→ Description of the task
Restate the entries below without a single change.

Structured diff data
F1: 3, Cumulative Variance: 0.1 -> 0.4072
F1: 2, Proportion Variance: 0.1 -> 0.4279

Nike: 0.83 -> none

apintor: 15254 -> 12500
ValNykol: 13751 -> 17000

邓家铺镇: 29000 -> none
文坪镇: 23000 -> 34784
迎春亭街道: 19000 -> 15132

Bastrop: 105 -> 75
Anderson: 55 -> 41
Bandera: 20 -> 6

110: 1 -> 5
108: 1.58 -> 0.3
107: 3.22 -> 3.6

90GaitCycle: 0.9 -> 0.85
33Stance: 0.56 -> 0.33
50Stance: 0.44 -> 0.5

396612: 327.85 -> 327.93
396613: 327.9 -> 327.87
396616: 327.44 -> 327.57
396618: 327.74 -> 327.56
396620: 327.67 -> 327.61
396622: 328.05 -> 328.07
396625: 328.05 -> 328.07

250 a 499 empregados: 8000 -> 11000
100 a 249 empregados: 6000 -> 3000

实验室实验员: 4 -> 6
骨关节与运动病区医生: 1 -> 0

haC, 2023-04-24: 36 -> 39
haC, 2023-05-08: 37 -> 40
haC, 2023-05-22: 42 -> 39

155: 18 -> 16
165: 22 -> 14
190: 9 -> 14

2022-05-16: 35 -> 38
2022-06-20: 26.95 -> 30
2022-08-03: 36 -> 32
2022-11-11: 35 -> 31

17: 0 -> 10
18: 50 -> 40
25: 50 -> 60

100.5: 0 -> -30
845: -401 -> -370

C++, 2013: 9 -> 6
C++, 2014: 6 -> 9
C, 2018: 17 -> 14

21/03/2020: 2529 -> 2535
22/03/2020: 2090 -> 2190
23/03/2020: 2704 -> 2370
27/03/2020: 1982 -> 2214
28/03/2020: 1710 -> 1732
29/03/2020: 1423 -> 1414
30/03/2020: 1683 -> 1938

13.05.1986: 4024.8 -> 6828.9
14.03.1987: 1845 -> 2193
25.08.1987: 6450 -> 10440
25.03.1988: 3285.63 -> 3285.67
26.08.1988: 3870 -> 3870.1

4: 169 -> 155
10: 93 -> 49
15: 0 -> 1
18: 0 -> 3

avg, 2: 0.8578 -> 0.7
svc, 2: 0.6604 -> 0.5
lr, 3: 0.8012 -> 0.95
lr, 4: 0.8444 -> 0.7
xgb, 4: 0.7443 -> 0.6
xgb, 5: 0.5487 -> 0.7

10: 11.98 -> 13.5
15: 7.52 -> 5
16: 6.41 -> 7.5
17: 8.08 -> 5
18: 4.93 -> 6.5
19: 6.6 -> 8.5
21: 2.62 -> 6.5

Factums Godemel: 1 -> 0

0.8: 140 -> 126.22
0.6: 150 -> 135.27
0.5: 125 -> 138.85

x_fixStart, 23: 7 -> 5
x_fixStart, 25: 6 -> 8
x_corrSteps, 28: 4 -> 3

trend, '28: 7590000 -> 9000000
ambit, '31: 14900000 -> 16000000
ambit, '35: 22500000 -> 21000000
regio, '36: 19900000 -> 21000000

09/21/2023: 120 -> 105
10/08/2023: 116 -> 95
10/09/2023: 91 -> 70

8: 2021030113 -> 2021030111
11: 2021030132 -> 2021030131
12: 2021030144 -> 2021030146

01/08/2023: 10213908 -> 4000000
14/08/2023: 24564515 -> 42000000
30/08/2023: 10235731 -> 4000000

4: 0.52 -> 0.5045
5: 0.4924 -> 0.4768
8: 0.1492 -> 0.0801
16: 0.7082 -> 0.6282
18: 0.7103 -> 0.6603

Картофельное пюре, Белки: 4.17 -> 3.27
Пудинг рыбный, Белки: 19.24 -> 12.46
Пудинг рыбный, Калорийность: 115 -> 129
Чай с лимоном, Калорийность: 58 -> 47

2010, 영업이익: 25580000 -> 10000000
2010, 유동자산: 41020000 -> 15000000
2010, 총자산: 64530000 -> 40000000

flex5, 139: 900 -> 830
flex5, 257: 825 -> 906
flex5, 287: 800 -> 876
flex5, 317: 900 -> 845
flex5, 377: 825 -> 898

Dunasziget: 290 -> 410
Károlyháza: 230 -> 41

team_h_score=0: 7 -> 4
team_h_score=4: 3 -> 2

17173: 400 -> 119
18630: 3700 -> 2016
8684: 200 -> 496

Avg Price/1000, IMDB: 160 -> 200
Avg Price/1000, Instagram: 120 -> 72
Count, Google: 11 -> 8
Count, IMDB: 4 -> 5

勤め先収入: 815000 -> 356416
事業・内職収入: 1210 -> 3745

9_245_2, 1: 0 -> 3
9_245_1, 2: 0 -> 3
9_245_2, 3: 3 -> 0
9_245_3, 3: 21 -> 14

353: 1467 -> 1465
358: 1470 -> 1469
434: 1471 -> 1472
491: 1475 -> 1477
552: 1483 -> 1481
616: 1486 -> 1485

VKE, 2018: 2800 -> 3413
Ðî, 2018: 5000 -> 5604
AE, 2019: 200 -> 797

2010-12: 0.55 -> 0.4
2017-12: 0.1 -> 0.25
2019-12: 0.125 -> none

→ Response to the task
F1: 3, Cumulative Variance: 0.1 -> 0.4072
F1: 2, Proportion Variance: 0.1 -> 0.4279

Nike: 0.83 -> none

apintor: 15254 -> 12500
ValNykol: 13751 -> 17000

邓家铺镇: 29000 -> none
文坪镇: 23000 -> 34784
迎春亭街道: 19000 -> 15132

Bastrop: 105 -> 75
Anderson: 55 -> 41
Bandera: 20 -> 6

110: 1 -> 5
108: 1.58 -> 0.3
107: 3.22 -> 3.6

90GaitCycle: 0.9 -> 0.85
33Stance: 0.56 -> 0.33
50Stance: 0.44 -> 0.5

396612: 327.85 -> 327.93
396613: 327.9 -> 327.87
396616: 327.44 -> 327.57
396618: 327.74 -> 327.56
396620: 327.67 -> 327.61
396622: 328.05 -> 328.07
396625: 328.05 -> 328.07

250 a 499 empregados: 8000 -> 11000
100 a 249 empregados: 6000 -> 3000

实验室实验员: 4 -> 6
骨关节与运动病区医生: 1 -> 0

haC, 2023-04-24: 36 -> 39
haC, 2023-05-08: 37 -> 40
haC, 2023-05-22: 42 -> 39

155: 18 -> 16
165: 22 -> 14
190: 9 -> 14

2022-05-16: 35 -> 38
2022-06-20: 26.95 -> 30
2022-08-03: 36 -> 32
2022-11-11: 35 -> 31

17: 0 -> 10
18: 50 -> 40
25: 50 -> 60

100.5: 0 -> -30
845: -401 -> -370

C++, 2013: 9 -> 6
C++, 2014: 6 -> 9
C, 2018: 17 -> 14

21/03/2020: 2529 -> 2535
22/03/2020: 2090 -> 2190
23/03/2020: 2704 -> 2370
27/03/2020: 1982 -> 2214
28/03/2020: 1710 -> 1732
29/03/2020: 1423 -> 1414
30/03/2020: 1683 -> 1938

13.05.1986: 4024.8 -> 6828.9
14.03.1987: 1845 -> 2193
25.08.1987: 6450 -> 10440
25.03.1988: 3285.63 -> 3285.67
26.08.1988: 3870 -> 3870.1

4: 169 -> 155
10: 93 -> 49
15: 0 -> 1
18: 0 -> 3

avg, 2: 0.8578 -> 0.7
svc, 2: 0.6604 -> 0.5
lr, 3: 0.8012 -> 0.95
lr, 4: 0.8444 -> 0.7
xgb, 4: 0.7443 -> 0.6
xgb, 5: 0.5487 -> 0.7

10: 11.98 -> 13.5
15: 7.52 -> 5
16: 6.41 -> 7.5
17: 8.08 -> 5
18: 4.93 -> 6.5
19: 6.6 -> 8.5
21: 2.62 -> 6.5

Factums Godemel: 1 -> 0

0.8: 140 -> 126.22
0.6: 150 -> 135.27
0.5: 125 -> 138.85

x_fixStart, 23: 7 -> 5
x_fixStart, 25: 6 -> 8
x_corrSteps, 28: 4 -> 3

trend, '28: 7590000 -> 9000000
ambit, '31: 14900000 -> 16000000
ambit, '35: 22500000 -> 21000000
regio, '36: 19900000 -> 21000000

09/21/2023: 120 -> 105
10/08/2023: 116 -> 95
10/09/2023: 91 -> 70

8: 2021030113 -> 2021030111
11: 2021030132 -> 2021030131
12: 2021030144 -> 2021030146

01/08/2023: 10213908 -> 4000000
14/08/2023: 24564515 -> 42000000
30/08/2023: 10235731 -> 4000000

4: 0.52 -> 0.5045
5: 0.4924 -> 0.4768
8: 0.1492 -> 0.0801
16: 0.7082 -> 0.6282
18: 0.7103 -> 0.6603

Картофельное пюре, Белки: 4.17 -> 3.27
Пудинг рыбный, Белки: 19.24 -> 12.46
Пудинг рыбный, Калорийность: 115 -> 129
Чай с лимоном, Калорийность: 58 -> 47

2010, 영업이익: 25580000 -> 10000000
2010, 유동자산: 41020000 -> 15000000
2010, 총자산: 64530000 -> 40000000

flex5, 139: 900 -> 830
flex5, 257: 825 -> 906
flex5, 287: 800 -> 876
flex5, 317: 900 -> 845
flex5, 377: 825 -> 898

Dunasziget: 290 -> 410
Károlyháza: 230 -> 41

team_h_score=0: 7 -> 4
team_h_score=4: 3 -> 2

17173: 400 -> 119
18630: 3700 -> 2016
8684: 200 -> 496

Avg Price/1000, IMDB: 160 -> 200
Avg Price/1000, Instagram: 120 -> 72
Count, Google: 11 -> 8
Count, IMDB: 4 -> 5

勤め先収入: 815000 -> 356416
事業・内職収入: 1210 -> 3745

9_245_2, 1: 0 -> 3
9_245_1, 2: 0 -> 3
9_245_2, 3: 3 -> 0
9_245_3, 3: 21 -> 14

353: 1467 -> 1465
358: 1470 -> 1469
434: 1471 -> 1472
491: 1475 -> 1477
552: 1483 -> 1481
616: 1486 -> 1485

VKE, 2018: 2800 -> 3413
Ðî, 2018: 5000 -> 5604
AE, 2019: 200 -> 797

2010-12: 0.55 -> 0.4
2017-12: 0.1 -> 0.25
2019-12: 0.125 -> none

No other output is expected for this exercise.